It becomes clear that the effect of national restrictive measures such as lockdowns have greatly influenced the bikes rent. This helps us explain the difference between the average number of rented bikes in May and June 2020 with previous years.
It is interesting then to understand what the percentage deviation from the expected number of bike rentals is, as it will help us better appreciate the effect of the measures. The following code explains how to plot this deviation, this time focusing on weekly averages.
# Same as before, we select a new dataframe to calculate the average daily bikes for each week of each year. The process is the same as before, switching 'month' by 'week'
actual_bike_w <- bike %>%
filter (year >= 2016) %>%
group_by(year, week) %>%
summarise(actual = mean(bikes_hired))
# Same process as before to calculate the total weekly average over the years. Swith 'moth' with 'week' from the code of the previous exercise.
expected_bike_w <- actual_bike_w %>%
group_by(week) %>%
summarise(expected = mean(actual))
# We join both tables to have all the relevant information in one dataframe
comparison_bike_w <- left_join(actual_bike_w, expected_bike_w, by = "week") %>%
group_by(week) %>%
# In addition, we create a new dchanges colum, which calculates the percentage deviation from the expected mean
mutate(dchanges = (actual - expected) / expected )
# After examining the dataframe, we realize there is a datapoint that is wrong. We received data from week 53 of 2021, which is in the future. We remove this datapoint.
comparison_bike_w = comparison_bike_w %>%
filter(!(year ==2021 & week ==53))
With our clean and organized dataframe, we can plot the graph using the code explained below.
comparison_bike_w %>%
# We select weeks as our independent variable
ggplot(aes(x = week, group = 1)) +
# We create a line plot with the percentage deviation. The baseline is y=0 is the overall average, as it would signal a 0% deviation from the mean.
geom_line(aes(x = week, y = dchanges, fill = "black")) +
# We fill the gap between the baseline and the plotted line
# If the line is below the baseline, we fill it red as it signals lower bikes hired.
geom_ribbon(aes(ymin = 0, ymax = pmin(0, dchanges)),fill = "red", alpha=0.2) +
# If the line is above baseline, we fill it green as it signals higher bikes hired.
geom_ribbon(aes(ymin = dchanges, ymax = pmin(0, dchanges)),fill = "green", alpha=0.2)+
# We create different plots for each year
facet_wrap(~ year) +
# We select a black and white background
theme_bw()+
# We adjust the labels
labs(
title= "Weekly changes in Tfl bikes rentals",
y= "Bikes rentals",
x="Weeks"
)
Does this further support the hypothesis of lockdown effect?
We can clearly observe the largest percentage drops happening during the weeks when the national lockdown took place. Thus, this graph further supports our reasoning.
Finally, a question that you might be asking is why did we use mean bikes hired instead of median?
In order to calculate the expected rentals we used the mean of rented bikes/montly since we thought this was a better measurement. Since the monthly data of the actual rented bikes does not seem to be heavily right/left skewed, the mean is a good tool to calcukate the expected rentals. If the data were heavily skewed, we would have changed to the median.

**DIRECTIONS**
Repeat, word for word, the portion of the bike rental analysis from "geom_line(aes(x = week, y" up to and including "lower bikes hired.".

**DATASET ENTRIES**
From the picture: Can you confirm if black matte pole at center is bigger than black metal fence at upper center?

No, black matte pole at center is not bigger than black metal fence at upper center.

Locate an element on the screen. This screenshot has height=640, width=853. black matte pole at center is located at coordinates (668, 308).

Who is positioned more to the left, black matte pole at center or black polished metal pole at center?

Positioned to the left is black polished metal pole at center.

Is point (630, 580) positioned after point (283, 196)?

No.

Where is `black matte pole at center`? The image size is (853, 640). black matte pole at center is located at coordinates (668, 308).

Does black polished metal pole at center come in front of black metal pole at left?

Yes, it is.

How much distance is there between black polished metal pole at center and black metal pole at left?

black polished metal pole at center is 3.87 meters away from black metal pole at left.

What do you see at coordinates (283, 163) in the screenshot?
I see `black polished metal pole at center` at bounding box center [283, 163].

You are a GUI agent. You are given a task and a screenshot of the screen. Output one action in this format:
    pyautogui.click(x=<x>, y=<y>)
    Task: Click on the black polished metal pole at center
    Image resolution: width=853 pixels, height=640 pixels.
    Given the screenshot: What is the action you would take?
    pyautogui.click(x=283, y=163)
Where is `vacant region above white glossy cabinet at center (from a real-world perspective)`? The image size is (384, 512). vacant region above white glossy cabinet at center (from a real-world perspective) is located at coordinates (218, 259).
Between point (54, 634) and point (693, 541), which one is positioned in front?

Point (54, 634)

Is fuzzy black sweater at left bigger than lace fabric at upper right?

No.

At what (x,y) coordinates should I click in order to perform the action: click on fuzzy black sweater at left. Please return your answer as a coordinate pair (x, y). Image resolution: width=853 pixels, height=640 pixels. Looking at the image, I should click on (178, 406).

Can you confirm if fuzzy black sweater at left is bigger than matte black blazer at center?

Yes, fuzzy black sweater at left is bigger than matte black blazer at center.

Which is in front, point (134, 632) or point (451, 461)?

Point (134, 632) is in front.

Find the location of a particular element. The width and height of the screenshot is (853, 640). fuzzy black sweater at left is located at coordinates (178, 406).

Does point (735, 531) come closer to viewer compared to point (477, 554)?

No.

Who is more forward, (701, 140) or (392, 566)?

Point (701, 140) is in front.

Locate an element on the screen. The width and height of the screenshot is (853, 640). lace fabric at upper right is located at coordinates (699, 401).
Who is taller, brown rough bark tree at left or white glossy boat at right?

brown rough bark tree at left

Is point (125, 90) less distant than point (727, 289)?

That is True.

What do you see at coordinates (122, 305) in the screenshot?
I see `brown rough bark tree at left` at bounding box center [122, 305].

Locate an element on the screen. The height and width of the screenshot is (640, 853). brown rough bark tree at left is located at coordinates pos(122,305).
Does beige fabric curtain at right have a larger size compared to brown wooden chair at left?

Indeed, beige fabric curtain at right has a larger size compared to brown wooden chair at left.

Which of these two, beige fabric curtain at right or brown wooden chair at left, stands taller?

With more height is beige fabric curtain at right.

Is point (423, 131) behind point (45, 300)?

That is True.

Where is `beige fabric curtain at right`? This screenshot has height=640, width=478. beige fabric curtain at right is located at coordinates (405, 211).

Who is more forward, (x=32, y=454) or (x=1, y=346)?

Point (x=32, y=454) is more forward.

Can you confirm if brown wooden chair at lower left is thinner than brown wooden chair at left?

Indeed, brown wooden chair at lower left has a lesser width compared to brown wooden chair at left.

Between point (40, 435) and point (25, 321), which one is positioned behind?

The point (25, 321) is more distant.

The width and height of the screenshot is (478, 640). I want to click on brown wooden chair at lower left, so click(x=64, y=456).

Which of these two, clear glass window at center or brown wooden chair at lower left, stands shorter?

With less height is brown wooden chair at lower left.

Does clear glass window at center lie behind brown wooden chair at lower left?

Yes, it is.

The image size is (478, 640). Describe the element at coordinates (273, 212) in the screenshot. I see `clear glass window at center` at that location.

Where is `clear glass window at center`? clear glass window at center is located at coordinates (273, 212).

**WRITTEN RESPONSE**
geom_line(aes(x = week, y = dchanges, fill = "black")) +
# We fill the gap between the baseline and the plotted line
# If the line is below the baseline, we fill it red as it signals lower bikes hired.